At last, Stacey and Rose came around and we agreed to switch partners. Relief!
Or so I thought. Inexplicably, Stacey also decided to break poor Felix by picking a 5.11a route. Never mind that Alyssa had already made us do two 5.11s just minutes before. (“Well, you didn’t make it all the way up the 11as,” she’d later remind me.) Anyhow, since 4’11” Stacey made it to the top of that one, she gave me no slack, even booing me every time I fell (which was about a dozen times) on the climb before reaching the top about 15 minutes later.
“Ok,” I said to Stacey after she let me down, laughing. “I need to climb with Rose now.”
I looked for Rose and Alyssa, and they were (surprise surprise) on yet another 60-foot wall. Alyssa had just completed a 5.10b on it, and she managed to convince me to try it even though by this point I was skeptical every time she would exclaim, “it’s FUN!” But she explained that it didn’t really require any arm strength, just good foot placement and balance. Good thing she was actually correct because by then I had so little arm strength that a diaper-wearing three-year-old could have beat me in arm wrestling. It took me a while, but I did make it to the top without falling.
Lastly, the four of us did a truly fun V0 bouldering problem, and that was it.
Well, almost. Imagine my surprise when I exited the men’s locker room and there was Alyssa hanging off a bar doing pull-ups. But not just regular pull-ups—pull-ups with 10-lb iron plates hanging off her butt.
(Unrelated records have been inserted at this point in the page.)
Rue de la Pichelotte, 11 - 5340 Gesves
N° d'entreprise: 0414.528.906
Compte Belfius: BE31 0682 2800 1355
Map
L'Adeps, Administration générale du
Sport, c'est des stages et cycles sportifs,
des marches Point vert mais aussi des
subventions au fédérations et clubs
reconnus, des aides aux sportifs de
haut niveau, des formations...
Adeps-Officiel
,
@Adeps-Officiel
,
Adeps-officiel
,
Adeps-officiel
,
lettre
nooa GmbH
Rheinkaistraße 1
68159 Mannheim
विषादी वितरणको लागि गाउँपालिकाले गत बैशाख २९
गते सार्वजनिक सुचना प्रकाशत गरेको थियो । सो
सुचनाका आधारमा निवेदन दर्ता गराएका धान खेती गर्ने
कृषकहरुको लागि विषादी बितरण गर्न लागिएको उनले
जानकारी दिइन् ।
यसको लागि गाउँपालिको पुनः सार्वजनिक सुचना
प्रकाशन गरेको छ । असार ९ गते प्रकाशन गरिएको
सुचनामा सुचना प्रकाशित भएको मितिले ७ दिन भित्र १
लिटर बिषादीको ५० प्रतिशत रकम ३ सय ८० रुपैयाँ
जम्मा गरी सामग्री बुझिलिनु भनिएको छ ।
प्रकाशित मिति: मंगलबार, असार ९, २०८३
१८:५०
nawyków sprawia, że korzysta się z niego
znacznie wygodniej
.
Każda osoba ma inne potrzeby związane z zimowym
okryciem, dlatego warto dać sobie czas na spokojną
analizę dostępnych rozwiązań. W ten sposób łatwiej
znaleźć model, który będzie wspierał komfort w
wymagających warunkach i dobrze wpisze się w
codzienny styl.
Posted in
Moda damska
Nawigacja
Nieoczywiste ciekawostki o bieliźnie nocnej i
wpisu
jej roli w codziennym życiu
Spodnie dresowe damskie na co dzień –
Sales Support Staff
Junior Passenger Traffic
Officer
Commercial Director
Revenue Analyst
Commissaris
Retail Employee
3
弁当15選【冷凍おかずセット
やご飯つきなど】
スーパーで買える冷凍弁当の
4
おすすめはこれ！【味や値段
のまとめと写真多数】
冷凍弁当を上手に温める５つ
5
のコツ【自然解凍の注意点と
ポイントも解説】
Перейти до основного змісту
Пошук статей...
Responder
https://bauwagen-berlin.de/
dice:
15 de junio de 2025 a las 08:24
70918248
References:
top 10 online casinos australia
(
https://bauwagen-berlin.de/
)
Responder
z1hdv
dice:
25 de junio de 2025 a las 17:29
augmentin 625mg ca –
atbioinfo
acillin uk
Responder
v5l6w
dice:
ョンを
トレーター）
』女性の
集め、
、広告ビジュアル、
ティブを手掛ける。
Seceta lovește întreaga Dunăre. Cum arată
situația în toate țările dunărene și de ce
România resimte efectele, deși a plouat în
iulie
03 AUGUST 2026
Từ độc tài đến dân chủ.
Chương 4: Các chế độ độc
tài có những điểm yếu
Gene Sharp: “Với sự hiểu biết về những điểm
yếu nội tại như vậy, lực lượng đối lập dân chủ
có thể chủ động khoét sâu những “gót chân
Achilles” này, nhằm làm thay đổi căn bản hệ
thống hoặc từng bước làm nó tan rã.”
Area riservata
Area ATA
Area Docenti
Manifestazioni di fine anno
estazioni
“Try them,” she urged. I guess by this point I was beyond brain-dead as I willingly slipped my harness back on, attached her 10-lb weights and did as many pull-ups as I could do. I did 10—or about 20 less than I can do on a normal day without 10-lb weights. Please remind me not to gain 10 pounds.
As an encore, Alyssa then did some “pike pull-ups” with her legs bent at a 45-degree angle from her torso (see photo at the top). Impressed, I attempted to do the same, but quickly decided that I enjoy doing things with my feet below me instead of over my head, thank you. Even in my own brain-dead state, I knew that it probably wasn’t the best idea to be trying to do one of these when I could barely grasp the bar with nonfunctional forearms, lest I land on my head and break my neck.
Well, maybe next Winter Solstice I’ll give it a shot—preferably before nine difficult climbs, not after. Besides, by then I’m sure Alyssa will have thought of even more ways to break me.